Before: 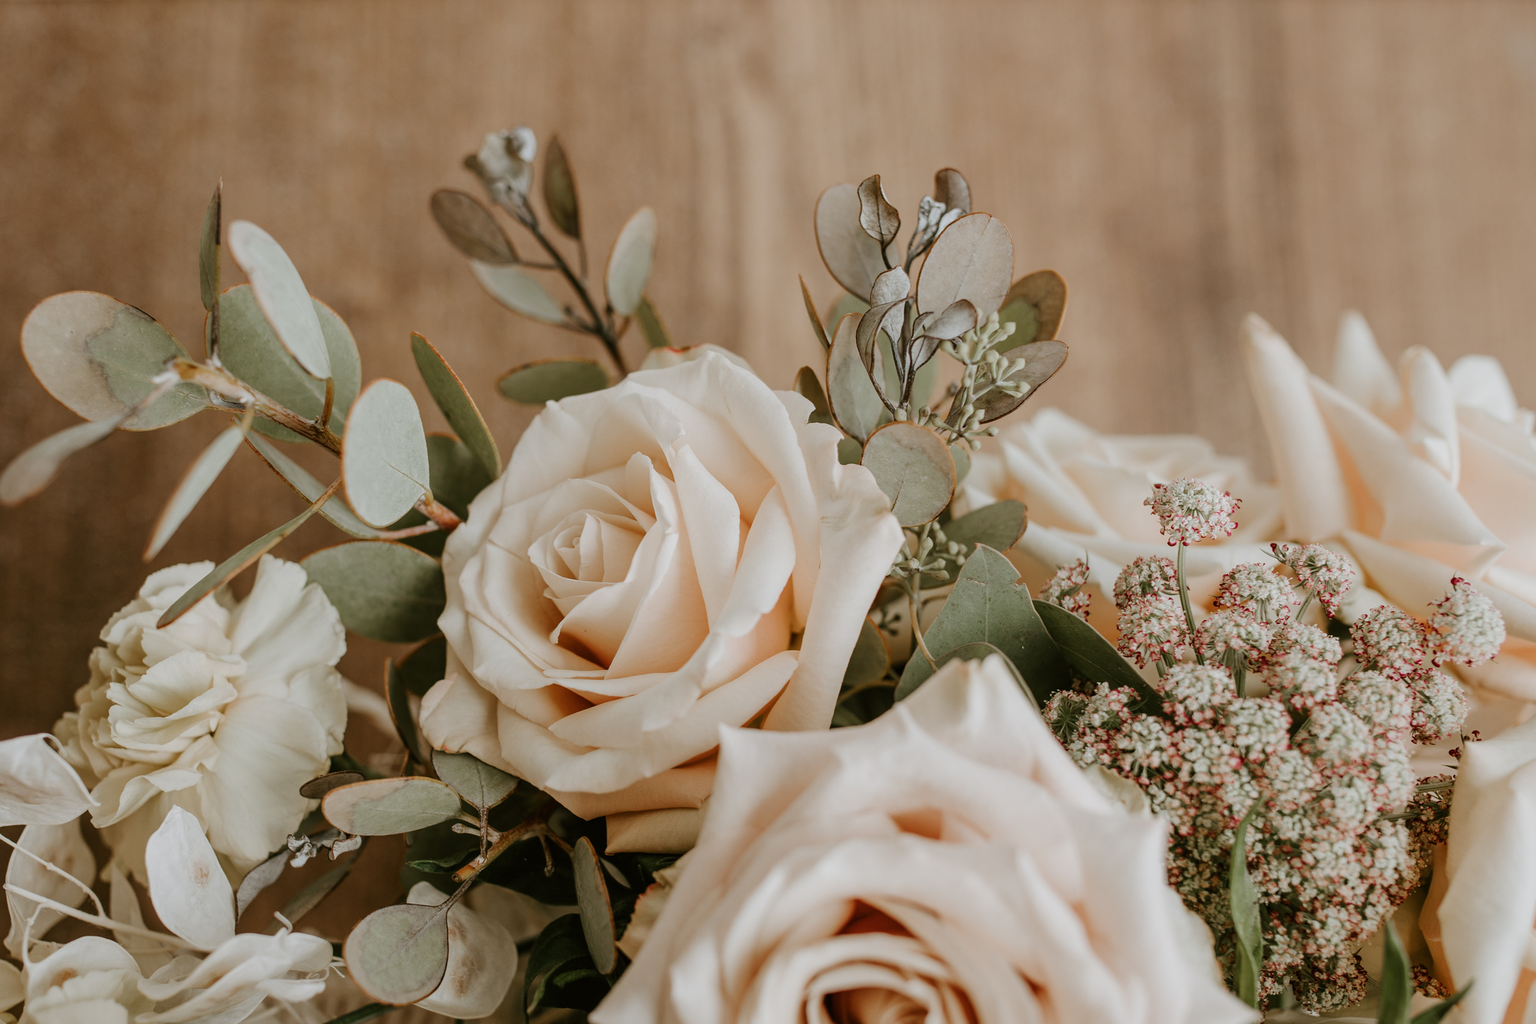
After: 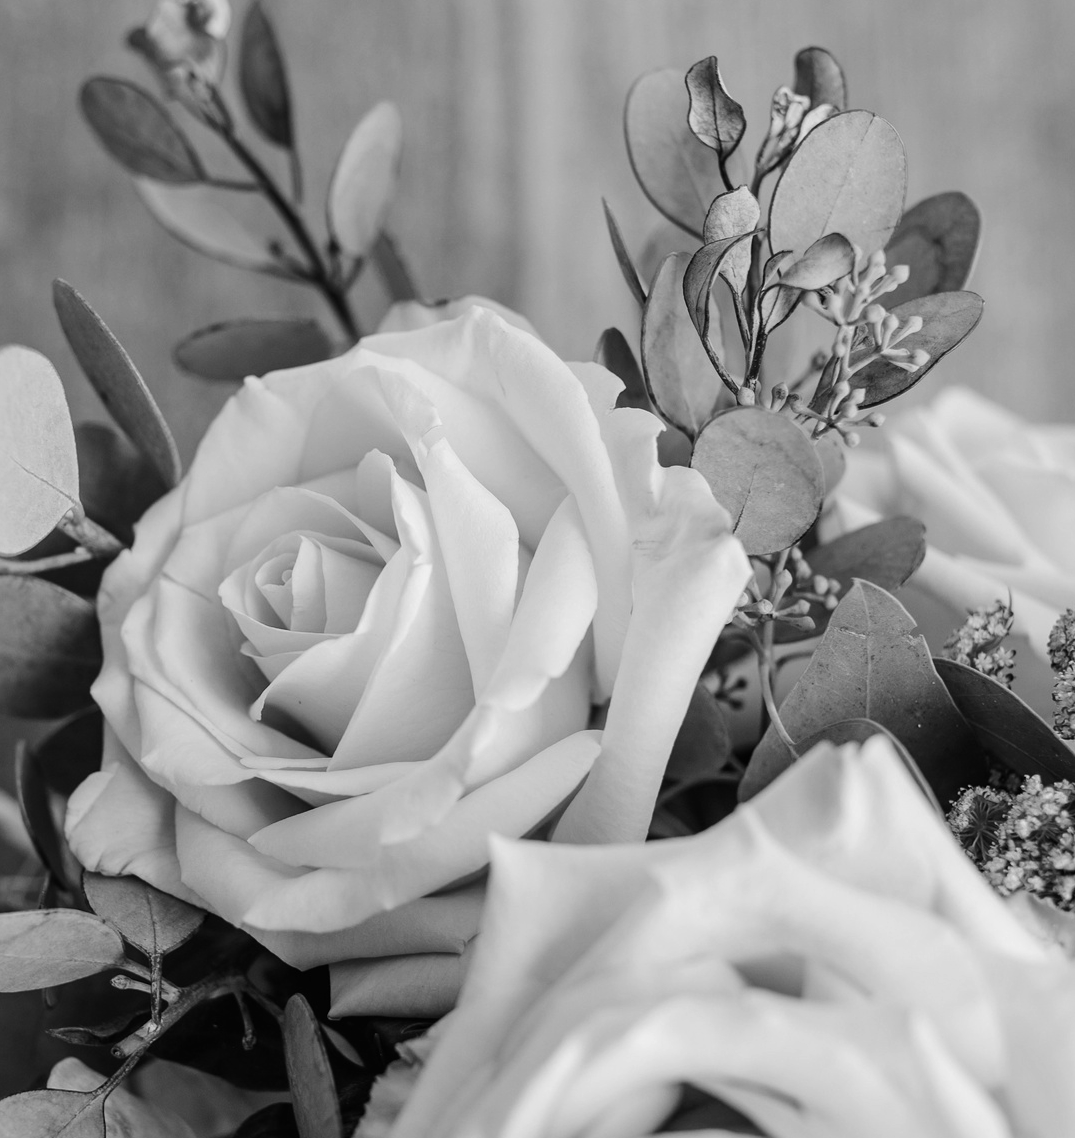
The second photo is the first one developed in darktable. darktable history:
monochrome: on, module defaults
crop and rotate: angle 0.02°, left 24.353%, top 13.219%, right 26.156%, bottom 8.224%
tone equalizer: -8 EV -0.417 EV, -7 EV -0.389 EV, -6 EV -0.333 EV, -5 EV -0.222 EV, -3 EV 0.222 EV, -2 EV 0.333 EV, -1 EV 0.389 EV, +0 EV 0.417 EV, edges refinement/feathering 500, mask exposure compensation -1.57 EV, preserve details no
···
> [SET EXERCISE]: Reproduce the lines above word for word, leaving out the pictures.

> [RESPONSE]:
Before: 
After: 
The second photo is the first one developed in darktable. darktable history:
monochrome: on, module defaults
crop and rotate: angle 0.02°, left 24.353%, top 13.219%, right 26.156%, bottom 8.224%
tone equalizer: -8 EV -0.417 EV, -7 EV -0.389 EV, -6 EV -0.333 EV, -5 EV -0.222 EV, -3 EV 0.222 EV, -2 EV 0.333 EV, -1 EV 0.389 EV, +0 EV 0.417 EV, edges refinement/feathering 500, mask exposure compensation -1.57 EV, preserve details no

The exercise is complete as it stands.